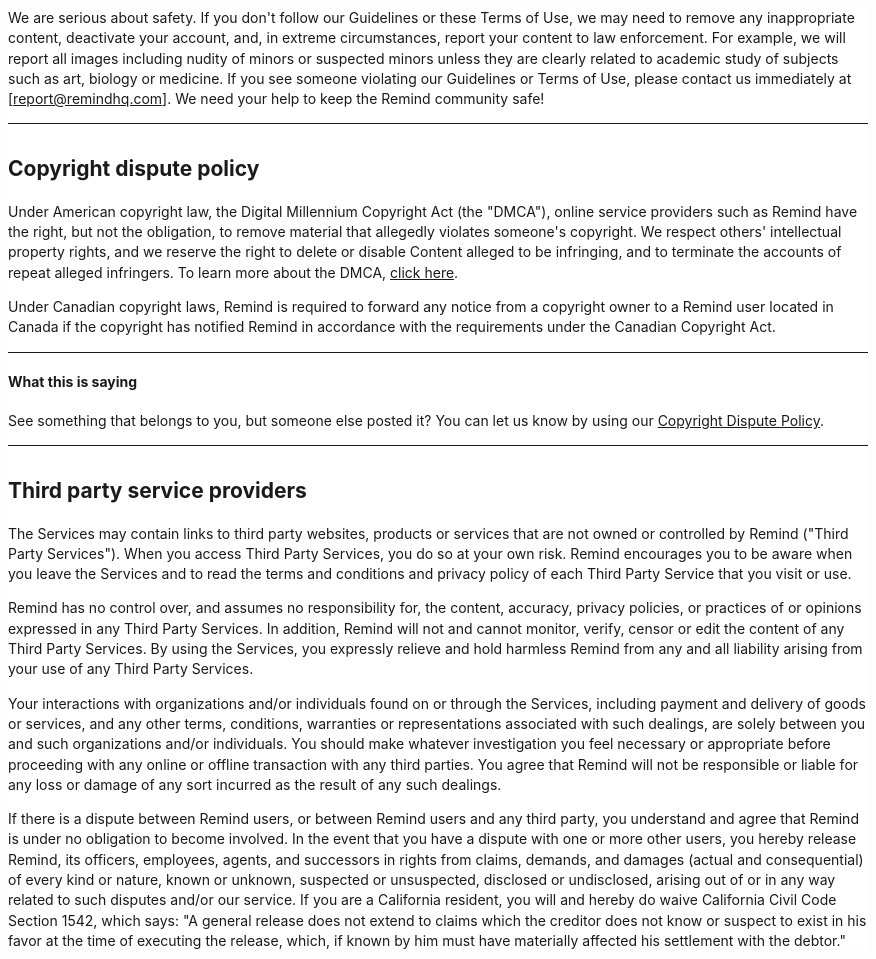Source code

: We are serious about safety. If you don't follow our Guidelines or these Terms of Use, we may need to remove any inappropriate content, deactivate your account, and, in extreme circumstances, report your content to law enforcement. For example, we will report all images including nudity of minors or suspected minors unless they are clearly related to academic study of subjects such as art, biology or medicine. If you see someone violating our Guidelines or Terms of Use, please contact us immediately at [report@remindhq.com]. We need your help to keep the Remind community safe!

---

## Copyright dispute policy

Under American copyright law, the  Digital Millennium Copyright Act (the "DMCA"), online service providers such as Remind have the right, but not the obligation, to remove material that allegedly violates someone's copyright. We respect others' intellectual property rights, and we reserve the right to delete or disable Content alleged to be infringing, and to terminate the accounts of repeat alleged infringers. To learn more about the DMCA, [click here](http://www.copyright.gov/legislation/dmca.pdf).

Under Canadian copyright laws, Remind is required to forward any notice from a copyright owner to a Remind user located in Canada if the copyright has notified Remind in accordance with the requirements under the Canadian Copyright Act.

---

#### What this is saying

See something that belongs to you, but someone else posted it? You can let us know by using our [Copyright Dispute Policy](https://d3ttu1jszawzcc.cloudfront.net/marketing/pdfs/remind-copyright-dispute-policy.pdf).

---

## Third party service providers

The Services may contain links to third party websites, products or services that are not owned or controlled by Remind ("Third Party Services"). When you access Third Party Services, you do so at your own risk. Remind encourages you to be aware when you leave the Services and to read the terms and conditions and privacy policy of each Third Party Service that you visit or use.

Remind has no control over, and assumes no responsibility for, the content, accuracy, privacy policies, or practices of or opinions expressed in any Third Party Services. In addition, Remind will not and cannot monitor, verify, censor or edit the content of any Third Party Services. By using the Services, you expressly relieve and hold harmless Remind from any and all liability arising from your use of any Third Party Services.

Your interactions with organizations and/or individuals found on or through the Services, including payment and delivery of goods or services, and any other terms, conditions, warranties or representations associated with such dealings, are solely between you and such organizations and/or individuals. You should make whatever investigation you feel necessary or appropriate before proceeding with any online or offline transaction with any third parties. You agree that Remind will not be responsible or liable for any loss or damage of any sort incurred as the result of any such dealings.

If there is a dispute between Remind users, or between Remind users and any third party, you understand and agree that Remind is under no obligation to become involved. In the event that you have a dispute with one or more other users, you hereby release Remind, its officers, employees, agents, and successors in rights from claims, demands, and damages (actual and consequential) of every kind or nature, known or unknown, suspected or unsuspected, disclosed or undisclosed, arising out of or in any way related to such disputes and/or our service. If you are a California resident, you will and hereby do waive California Civil Code Section 1542, which says: "A general release does not extend to claims which the creditor does not know or suspect to exist in his favor at the time of executing the release, which, if known by him must have materially affected his settlement with the debtor."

WHAT IS REQUIRED: In the data above, which lines lie between the line with "Under Canadian copyright" and the line with "#### What this is saying", inclusive? Print those lines exactly and nothing else.

WRITTEN ANSWER:
Under Canadian copyright laws, Remind is required to forward any notice from a copyright owner to a Remind user located in Canada if the copyright has notified Remind in accordance with the requirements under the Canadian Copyright Act.

---

#### What this is saying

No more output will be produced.